> **WORK ITEM**: List every line below that contains the word "توانید". Case counts.
Content starts
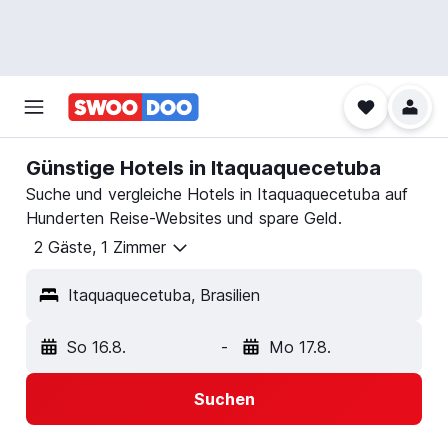
Günstige Hotels in Itaquaquecetuba
Suche und vergleiche Hotels in Itaquaquecetuba auf
Hunderten Reise-Websites und spare Geld.
2 Gäste, 1 Zimmer
Itaquaquecetuba, Brasilien
So 16.8.
-
Mo 17.8.
Suchen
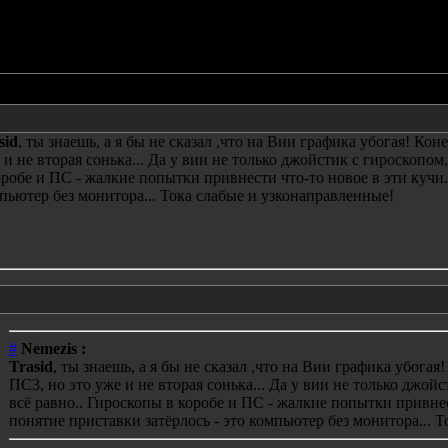
оголосовавших с 14-03-2008 11:26
Сообщение
sid
, ты знаешь, а я бы не сказал ,что на Вии графика убогая! Ко
 и не вторая сонька... Да у вии не только джойстик с гироскопом,
оробе и ПС - жалкие попытки привнести что-то новое в эти кучи.
пьютер без монитора... Тока слабые и узконаправленные!
#
Nemezis :
Trasid
, ты знаешь, а я бы не сказал ,что на Вии графика убога
ПС3, но это уже и не вторая сонька... Да у вии не только джойс
всё равно.. Гироскопы в коробе и ПС - жалкие попытки привнес
понятие приставки затёрлось - это компьютер без монитора... 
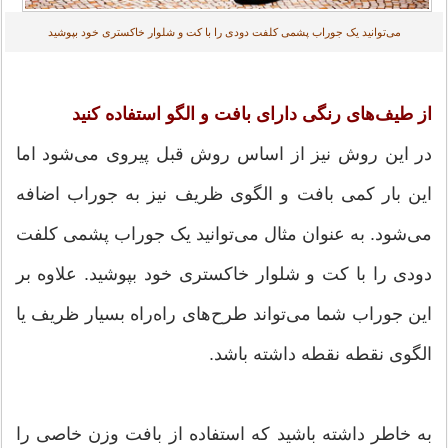
می‌توانید یک جوراب پشمی کلفت دودی را با کت و شلوار خاکستری خود بپوشید
از طیف‌های رنگی دارای بافت و الگو استفاده کنید
در این روش نیز از اساس روش قبل پیروی می‌شود اما
این بار کمی بافت و الگوی ظریف نیز به جوراب اضافه
می‌شود. به عنوان مثال می‌توانید یک جوراب پشمی کلفت
دودی را با کت و شلوار خاکستری خود بپوشید. علاوه بر
این جوراب شما می‌تواند طرح‌های راه‌راه بسیار ظریف یا
الگوی نقطه نقطه داشته باشد.
به خاطر داشته باشید که استفاده از بافت وزن خاصی را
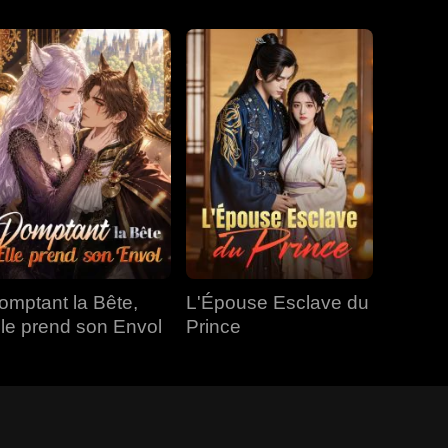
omptant la Bête,
L'Épouse Esclave du
lle prend son Envol
Prince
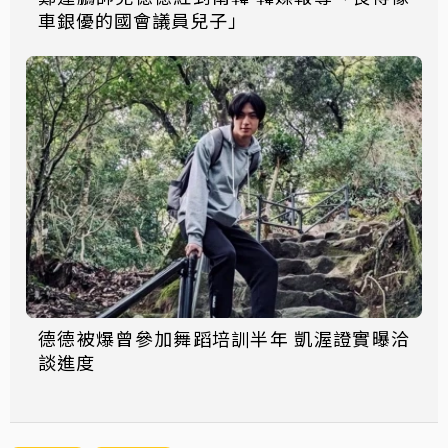
車銀優的國會議員兒子」
德德被爆曾參加舞蹈培訓半年 凱渥證實曝洽
談進度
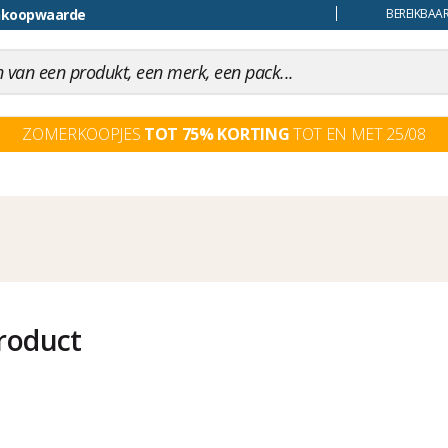
ankoopwaarde
uiling
BEREIKBAAR
ZOMERKOOPJES
TOT 75% KORTING
TOT EN MET 25/08
roduct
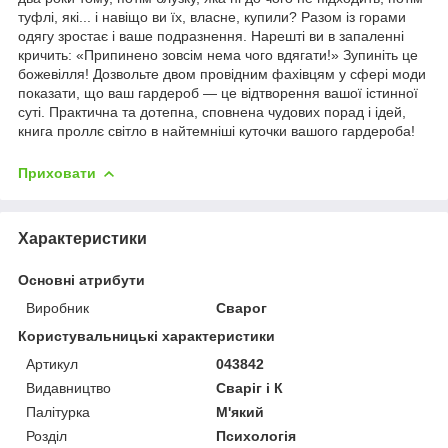
туфлі, які... і навіщо ви їх, власне, купили? Разом із горами
одягу зростає і ваше подразнення. Нарешті ви в запаленні
кричить: «Припинено зовсім нема чого вдягати!» Зупиніть це
божевілля! Дозвольте двом провідним фахівцям у сфері моди
показати, що ваш гардероб — це відтворення вашої істинної
суті. Практична та дотепна, сповнена чудових порад і ідей,
книга проллє світло в найтемніші куточки вашого гардероба!
Приховати
Характеристики
Основні атрибути
Виробник
Сварог
Користувальницькі характеристики
Артикул
043842
Видавництво
Сваріг і К
Палітурка
М'який
Розділ
Психологія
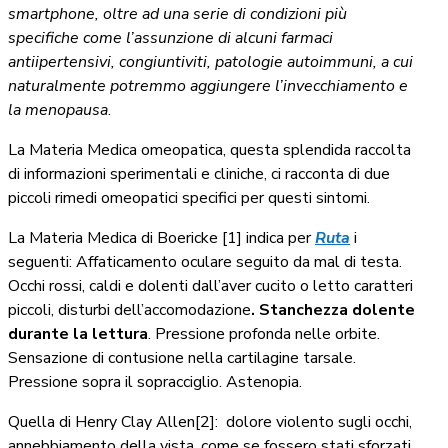
smartphone, oltre ad una serie di condizioni più
specifiche come l’assunzione di alcuni farmaci
antiipertensivi, congiuntiviti, patologie autoimmuni, a cui
naturalmente potremmo aggiungere l’invecchiamento e
la menopausa
.
La Materia Medica omeopatica, questa splendida raccolta
di informazioni sperimentali e cliniche, ci racconta di due
piccoli rimedi omeopatici specifici per questi sintomi.
La Materia Medica di Boericke [1] indica per
Ruta
i
seguenti: Affaticamento oculare seguito da mal di testa.
Occhi rossi, caldi e dolenti dall’aver cucito o letto caratteri
piccoli, disturbi dell’accomodazione
. Stanchezza dolente
durante la lettura
. Pressione profonda nelle orbite.
Sensazione di contusione nella cartilagine tarsale.
Pressione sopra il sopracciglio. Astenopia.
Quella di Henry Clay Allen[2]:
d
olore violento sugli occhi,
annebbiamento della vista, come se fossero stati sforzati.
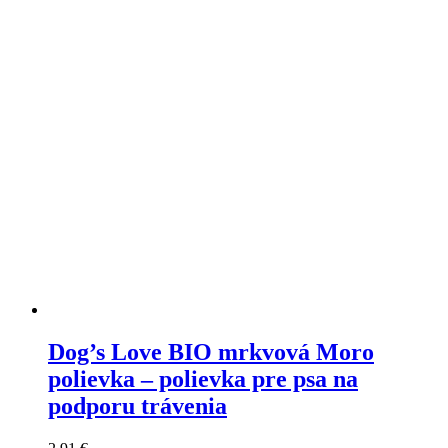
si
môžete
vybrať
na
stránke
produktu
Dog’s Love BIO mrkvová Moro
polievka – polievka pre psa na
podporu trávenia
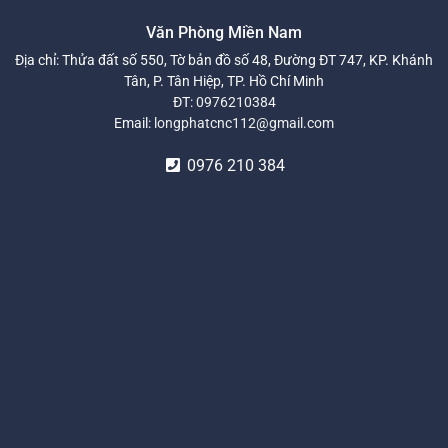
Văn Phòng Miền Nam
Địa chỉ: Thửa đất số 550, Tờ bản đồ số 48, Đường ĐT 747, KP. Khánh
Tân, P. Tân Hiệp, TP. Hồ Chí Minh
ĐT:
0976210384
Email:
longphatcnc112@gmail.com
0976 210 384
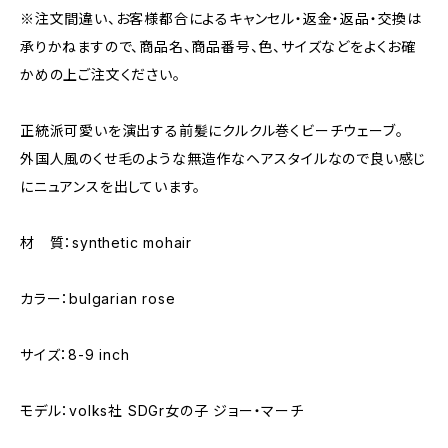
※注文間違い、お客様都合によるキャンセル・返金・返品・交換は
承りかねますので、商品名、商品番号、色、サイズなどをよくお確
かめの上ご注文ください。
正統派可愛いを演出する前髪にクルクル巻くビーチウェーブ。
外国人風のくせ毛のような無造作なヘアスタイルなので良い感じ
にニュアンスを出しています。
材 質：synthetic mohair
カラー：bulgarian rose
サイズ：8-9 inch
モデル：volks社 SDGr女の子 ジョー・マーチ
Content ends
> **SOLUTION TO THE PROBLEM**:
می‌توانید یک جوراب پشمی کلفت دودی را با کت و شلوار خاکستری خود بپوشید
می‌شود. به عنوان مثال می‌توانید یک جوراب پشمی کلفت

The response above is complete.